In 2025, corporate energy management is more complicated than ever.
First, there’s vendor sprawl: different solar or demand response providers by region, and procurement contracts scattered across multiple brokers. Then there’s increased volatility: rising demand, worsening grid constraints, and spiking capacity prices.
Udit Garg, the VP of product at Arcadia, kept hearing a similar request from corporate energy managers: “I’m doing this on hard mode — can you do this on easy mode for us?” Today, Arcadia is launching an “easy mode” offering that includes a new suite of AI-enhanced tools for corporate customers navigating the increasingly complex electricity market.
It’s a significant expansion for the company, which initially built products to connect residential consumers with clean electricity, and then later became a back-end data provider to the energy industry. And it comes about nine months after the company netted $50 million in growth financing from new and old investors, and closed a new $30 million credit facility with J.P. Morgan and TriplePoint Capital.
In a piece published in Latitude Media this week, Arcadia CEO Kiran Bhatraju argued that the combination of supply scarcity and market volatility “will create significant headaches and complexity for energy buyers across the country.”
In an interview, Garg emphasized the impact of that complexity on Arcadia’s customers. “We’re about to enter a world of energy scarcity,” he said. “What used to work — refreshing your strategy every couple years, using spreadsheets and people — that’s not going to cut it anymore.”
He pointed to recent shocks like a tenfold spike in capacity prices in PJM as evidence of the new reality: “You need to be in the game with locked up contracts, otherwise the data centers might suck it all up and you’re left being a price taker.”
For years, Arcadia operated as what Garg calls “the Plaid for energy,” providing back-end data services to solar companies, energy management firms, and electric vehicle companies. The company now processes about 3 million bills a month across 5,000 utilities — creating a massive data set that Arcadia is now applying to energy management.

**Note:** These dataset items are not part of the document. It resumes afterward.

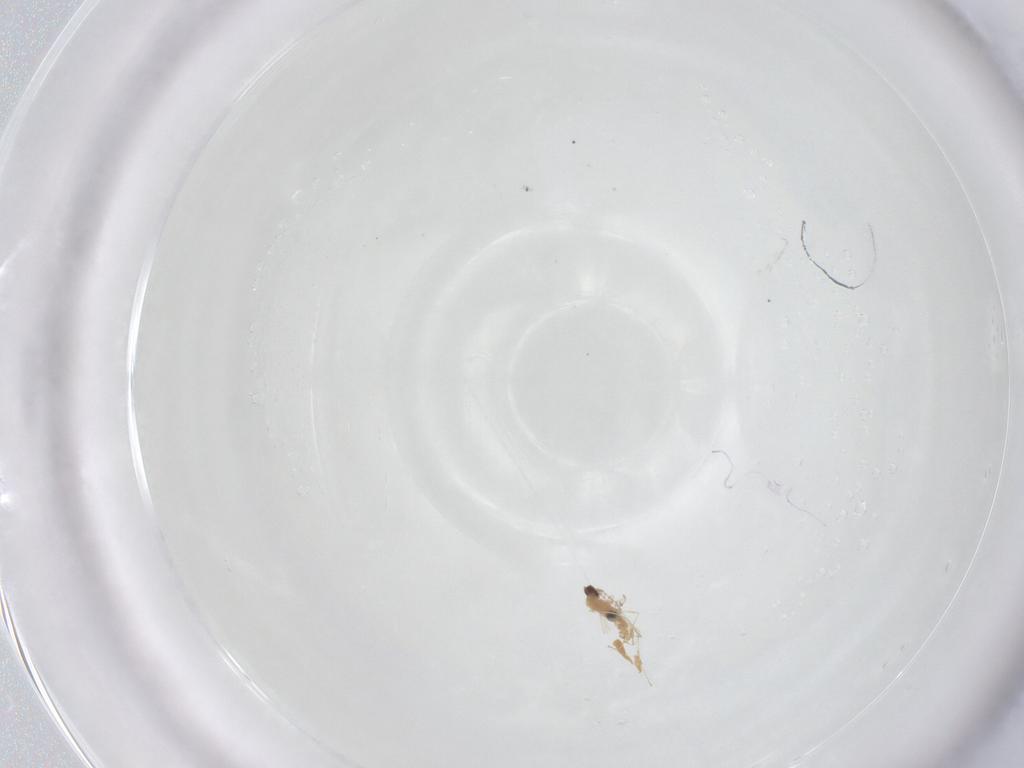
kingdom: Animalia
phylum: Arthropoda
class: Insecta
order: Diptera
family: Cecidomyiidae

The new enterprise platform combines three core offerings: utility bill management, energy procurement, and sustainability reporting. The system automatically handles bill payment and auditing, evaluates onsite and offsite procurement options, and feeds standardized energy data into sustainability reporting platforms.

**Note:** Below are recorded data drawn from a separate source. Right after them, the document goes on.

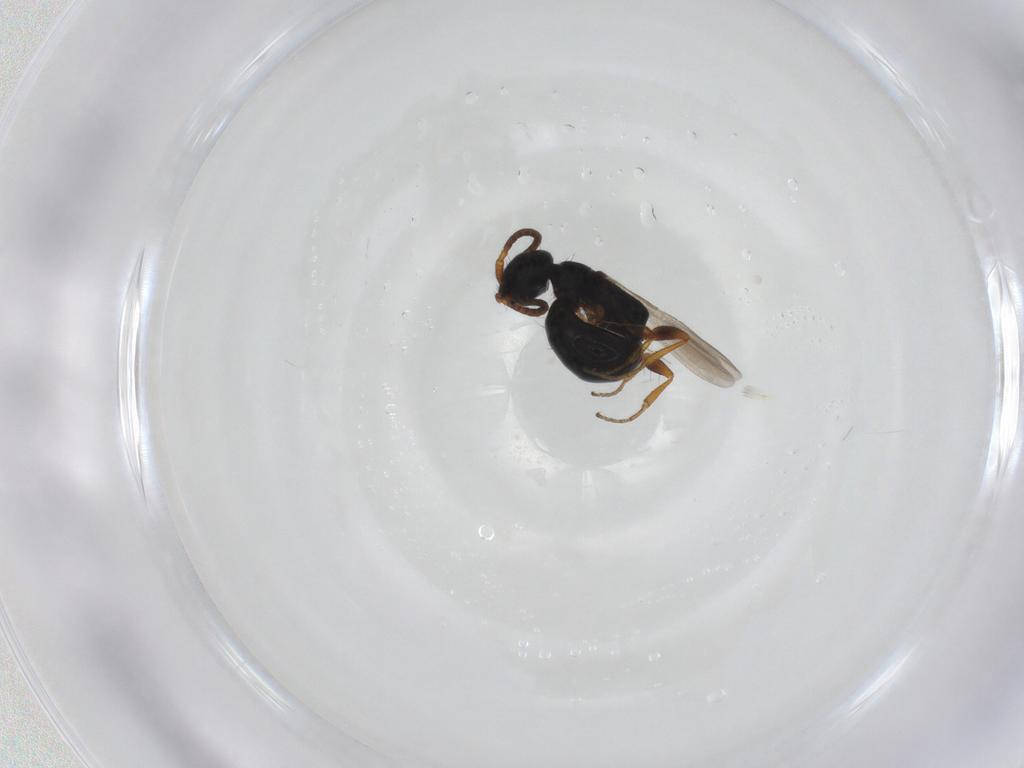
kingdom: Animalia
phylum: Arthropoda
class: Insecta
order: Hymenoptera
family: Bethylidae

As Bhatraju noted, Arcadia’s Signal database tracks every rate in the U.S., and over the past five years has documented a 400% increase in commercial time-of-use rates offered by utilities. By arbitraging rates, companies can save hundreds of thousands — perhaps millions — of dollars per year.
According to Garg, this unified approach allows customers to move beyond the traditional point-solution model where different vendors handle different aspects of energy management.
When analyzing a large bank’s portfolio, for instance, Arcadia found that solar developers were proposing to maximize installations across all available rooftops and parking lots. Running the data through its optimization engine, the company recommended a different strategy: outfit half the rooftop with solar panels, add battery storage, supplement with community solar credits, and fill the remaining needs with clean power procurement contracts.
“A solar company would have told them to install carports, install just max all the solar you can on all your land,” Garg said, but this mixed approach delivered roughly double the value of the all-solar strategy, he claimed.
Finding ‘pressure points’ where AI is valuable
The platform’s AI capabilities build on Garg’s experience with predictive maintenance systems for the smart grid at the enterprise software company C3 AI. Rather than broadly applying generative AI, Arcadia has identified specific “pressure points” where machine learning can improve outcomes.
The company employs AI across three distinct layers of its stack. At the data acquisition level, Arcadia already uses large language models in a secure way to interpret bills.
“We’re getting bills and using LLMs to help us generate our code because it’s much more cost-efficient,” Garg explained. “The value is actually in compressing the work to generate the bot code and then running it millions of times. It’s much cheaper to have our own software do it than paying OpenAI or Anthropic to do it.”
In the middle layer, AI acts as a quality control system for data cleaning and normalization.
“We can’t go to a customer and say ‘an AI model got it 95% correct, and we don’t know which 5% is wrong,'” Garg noted. Instead, the company has built hyper-targeted models to catch common data errors, gap-fill missing information, and join disparate datasets. “When this tariff database says this thing, we run it through an LLM to see if they mean the same thing. Then we can join those data sets together.”
The technical foundation has evolved significantly from earlier approaches. During his C3 days, “we had data scientists coding things up on the side and running things and saving those outputs into a database,” Garg explained. “But now Snowflake, AWS, Databricks — there’s so many companies and tools you can use to write your model and they just naturally scale and operationalize those for you.”
To support the expansion, Arcadia continues to build a data science team with energy industry experience, while encouraging all of its engineering teams to experiment with AI integration. “I want many of our engineers experimenting with this and becoming more fluent with it,” Garg said, “because my vision is they’re all thinking about how they can embed AI into every little thing they’re doing.”
As a result of both market demands and the growing complexity of corporate energy transitions, Garg expects this enterprise expansion could lead to “a doubling in our growth over the next two to three years.”